At a particular temperature, 12.0 moles of \(\mathrm{SO}_{3}\) is placed into a 3.0-L rigid container, and the \(\mathrm{SO}_{3}\) dissociates by the reaction $$2 \mathrm{SO}_{3}(g) \rightleftharpoons 2 \mathrm{SO}_{2}(g)+\mathrm{O}_{2}(g)$$. At equilibrium, 3.0 moles of \(\mathrm{SO}_{2}\) is present. Calculate \(K\) for this reaction.

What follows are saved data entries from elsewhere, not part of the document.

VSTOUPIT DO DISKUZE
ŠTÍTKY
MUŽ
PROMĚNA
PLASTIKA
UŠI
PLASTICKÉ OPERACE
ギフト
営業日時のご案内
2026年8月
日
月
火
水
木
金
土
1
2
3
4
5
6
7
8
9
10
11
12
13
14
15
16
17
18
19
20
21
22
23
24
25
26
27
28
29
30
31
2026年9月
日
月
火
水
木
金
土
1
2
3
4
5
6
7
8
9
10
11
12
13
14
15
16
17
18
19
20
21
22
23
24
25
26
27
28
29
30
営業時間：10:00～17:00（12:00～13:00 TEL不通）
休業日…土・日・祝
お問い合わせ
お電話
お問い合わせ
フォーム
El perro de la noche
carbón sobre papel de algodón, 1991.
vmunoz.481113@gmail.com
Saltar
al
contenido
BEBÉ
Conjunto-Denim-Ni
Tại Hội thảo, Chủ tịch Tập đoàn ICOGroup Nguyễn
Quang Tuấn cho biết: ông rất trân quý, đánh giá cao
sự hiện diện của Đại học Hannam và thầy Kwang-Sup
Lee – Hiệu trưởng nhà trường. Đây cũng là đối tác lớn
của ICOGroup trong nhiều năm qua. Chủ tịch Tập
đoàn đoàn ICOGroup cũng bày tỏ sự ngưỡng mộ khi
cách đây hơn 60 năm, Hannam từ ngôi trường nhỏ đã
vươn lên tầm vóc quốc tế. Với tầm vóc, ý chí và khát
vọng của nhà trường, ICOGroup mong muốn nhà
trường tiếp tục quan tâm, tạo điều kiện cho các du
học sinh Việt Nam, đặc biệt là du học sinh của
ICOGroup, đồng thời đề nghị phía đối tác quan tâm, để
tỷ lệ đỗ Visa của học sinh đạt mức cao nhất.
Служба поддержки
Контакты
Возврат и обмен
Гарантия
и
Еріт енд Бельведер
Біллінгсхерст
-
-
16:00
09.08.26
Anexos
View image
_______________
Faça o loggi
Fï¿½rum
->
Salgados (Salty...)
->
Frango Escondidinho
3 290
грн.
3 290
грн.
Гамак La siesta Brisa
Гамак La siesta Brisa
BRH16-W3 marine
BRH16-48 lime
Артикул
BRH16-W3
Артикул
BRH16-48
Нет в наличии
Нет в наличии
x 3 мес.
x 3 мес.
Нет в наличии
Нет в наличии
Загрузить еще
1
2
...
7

At the beginning, we have 12.0 moles of \(\mathrm{SO}_3\) and 0 moles of \(\mathrm{SO}_2\) and \(\mathrm{O}_2\). When the reaction reaches equilibrium, we know there are 3.0 moles of \(\mathrm{SO}_2\). Since the stoichiometry of the reaction is \(2\mathrm{SO}_3 \rightleftharpoons 2\mathrm{SO}_2 + 1\mathrm{O}_2\), let's find out how many moles of \(\mathrm{SO}_3\) have reacted and also the moles of \(\mathrm{O}_2\) at equilibrium: 1. Moles of \(\mathrm{SO}_{2}\) formed = 3.0 moles 2. Moles of \(\mathrm{SO}_{3}\) reacted = Moles of \(\mathrm{SO}_{2}\) formed = 3.0 moles 3. Moles of \(\mathrm{SO}_{3}\) remaining = 12.0 (initial) - 3.0 (reacted) = 9.0 moles 4. Moles of \(\mathrm{O}_{2}\) formed = 0.5 × Moles of \(\mathrm{SO}_{2}\) formed = 0.5 × 3.0 = 1.5 moles

Now, we can convert moles to concentrations by dividing with the volume of the container (3.0 liters). Initial concentrations: 1. [\(\mathrm{SO}_3\)] = 12.0 moles / 3.0 L = 4.0 M 2. [\(\mathrm{SO}_2\)] = 0 moles / 3.0 L = 0 M 3. [\(\mathrm{O}_2\)] = 0 moles / 3.0 L = 0 M Equilibrium concentrations: 1. [\(\mathrm{SO}_3\)] = 9.0 moles / 3.0 L = 3.0 M 2. [\(\mathrm{SO}_2\)] = 3.0 moles / 3.0 L = 1.0 M 3. [\(\mathrm{O}_2\)] = 1.5 moles / 3.0 L = 0.5 M

Knowing the equilibrium concentrations, we can use the reaction quotient formula: $$K = \frac{[\mathrm{SO}_{2}]^2[\mathrm{O}_{2}]}{[\mathrm{SO}_{3}]^2}$$ Substitute the equilibrium concentrations: $$K = \frac{(1.0 \,\mathrm{M})^2 (0.5\, \mathrm{M})}{(3.0\, \mathrm{M})^2}$$ Simplify the expression: $$K = \frac{0.5}{9}$$ Calculate the value: $$K = 0.056$$ The equilibrium constant for the given reaction is 0.056.